To estimate velocity covariance you should know TICKSMM (128) and SIPCYCLE (100) parameters of your robot (written in your robots flash memory and not accessible with Aria). First parameter tells you how many encoder impulses (count) gets generated by your robot's forward movement of 1 mm. Second parameter tells you number of milliseconds between two consecutive Server Information Packets from your robot. The values in the parentheses are for P3-DX (ARCOS).

So an error in determining velocity could come from missing an encoder impulse in a cycle. This would result in 1/TICKSMM/SIPCYCLE velocity error (mm/ms or m/s) for one wheel.

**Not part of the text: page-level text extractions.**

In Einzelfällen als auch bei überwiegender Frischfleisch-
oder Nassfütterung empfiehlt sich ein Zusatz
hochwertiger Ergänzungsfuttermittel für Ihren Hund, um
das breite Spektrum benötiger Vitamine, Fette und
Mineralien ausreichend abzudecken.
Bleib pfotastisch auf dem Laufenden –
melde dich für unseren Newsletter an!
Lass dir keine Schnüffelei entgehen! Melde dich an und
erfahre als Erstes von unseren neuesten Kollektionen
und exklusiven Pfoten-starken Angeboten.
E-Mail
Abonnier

For P3-DX parameters above, this value is 7.8125e-05. Note that you would err by the same absolute amount of velocity in the next cycle. Gearbox also plays a role in velocity error, but you would need to measure to find the exact amount. As a rule of thumb, I would at least double the previous amount in order to include gearbox error.

Now that we have determined maximum error of a single wheel's (transversal) velocity, i.e. we expect 99.7% of errors to be less than this number, we can determine sigma = max_err/3 and C = sigma^2. Translational and rotational velocities are determined from left and right wheel velocities like this:

v = (v_R + v_L)/2

w = (v_R - v_L)/(2d)

So the covariance for transversal velocity would be (1/2)^2 2C and the covariance for rotational velocity would be (1/(2d))^2 2C. The d parameter is 1/DiffConvFactor and is accessible from Aria (ArRobot::getDiffConvFactor()).

You can always set the covariance matrix to the identity matrix to get things going, but depending on the other sensors covariance, EKF then might "ignore" robot's odometry measurements.